Por P. Fernando Pascual
Decido escribir un mensaje. Aparece algo nuevo en mi pantalla. Será leído, luego, por quien espera nuevas noticias.
Salgo de casa y voy al trabajo. Todo parece repetitivo y, sin embargo, es nuevo: nunca volveré a trabajar como lo hice hoy.
Cada una de nuestras decisiones inician algo nuevo en el mundo. La mayoría de las veces, se tratará de hechos sencillos, sin relevancia aparente.
Otras veces, una decisión mejora o empeora la salud, alegra o tensa las relaciones en casa, permite un cambio positivo en la empresa o genera problemas complejos que tardan semanas en resolverse.

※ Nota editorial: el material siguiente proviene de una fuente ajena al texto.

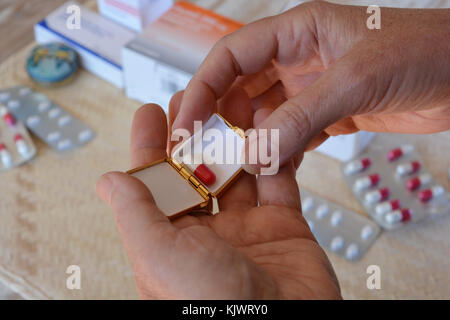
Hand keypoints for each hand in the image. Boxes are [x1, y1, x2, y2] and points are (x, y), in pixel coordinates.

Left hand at [96, 88, 340, 298]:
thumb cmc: (212, 306)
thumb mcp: (160, 257)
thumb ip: (136, 215)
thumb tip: (108, 182)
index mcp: (172, 241)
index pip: (156, 184)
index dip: (151, 146)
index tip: (150, 112)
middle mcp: (208, 235)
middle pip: (199, 172)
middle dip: (196, 133)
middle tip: (195, 97)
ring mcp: (248, 230)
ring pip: (240, 172)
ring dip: (236, 138)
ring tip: (234, 102)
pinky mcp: (285, 228)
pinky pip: (280, 183)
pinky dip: (276, 155)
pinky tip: (270, 129)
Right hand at [172, 1, 449, 172]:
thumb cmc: (422, 53)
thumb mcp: (355, 79)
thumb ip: (302, 116)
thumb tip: (256, 153)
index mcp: (297, 32)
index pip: (232, 56)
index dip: (203, 87)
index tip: (186, 122)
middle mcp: (298, 59)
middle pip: (241, 88)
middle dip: (222, 119)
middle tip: (205, 153)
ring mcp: (312, 88)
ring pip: (265, 115)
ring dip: (253, 140)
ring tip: (240, 167)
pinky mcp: (329, 114)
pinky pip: (291, 134)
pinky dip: (281, 152)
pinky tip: (275, 170)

Si pensamos en las decisiones de gobernantes, empresarios, periodistas, escritores, lo nuevo puede tener repercusiones a veces inimaginables: una guerra o un acuerdo de paz, una hambruna o el alivio para miles de indigentes.
Por eso resulta importante, al tomar decisiones, pensar si llevarán hacia algo bueno, o si tienen una dosis de potenciales daños, o simplemente si todavía no veo con claridad las consecuencias a corto y a largo plazo.
Este día tomaré decisiones de diferentes niveles. Con una decisión renunciaré al tren para ir en autobús. Con otra decisión, guardaré silencio ante ciertas provocaciones y buscaré cómo mejorar las relaciones con una persona difícil.
Lo que luego dé inicio, desde luego, no está nunca bajo nuestro control. Aunque nuestras decisiones sean bien pensadas y correctas, se entrecruzan con miles de otras opciones y hechos que llevan a consecuencias imprevisibles.
A pesar de tanta indeterminación, todavía hay cosas que dependen de mí, sobre las que ahora se me pide tomar una decisión que traerá como consecuencia el que inicie algo nuevo.
Voy a pensar serenamente. Pediré consejo. Haré una oración sencilla y confiada. Luego, habrá que poner nuevamente las manos en el teclado, o los ojos en el destornillador, desde decisiones que, así lo esperamos, puedan traer un poco de bien y de alegría a quienes están a mi lado.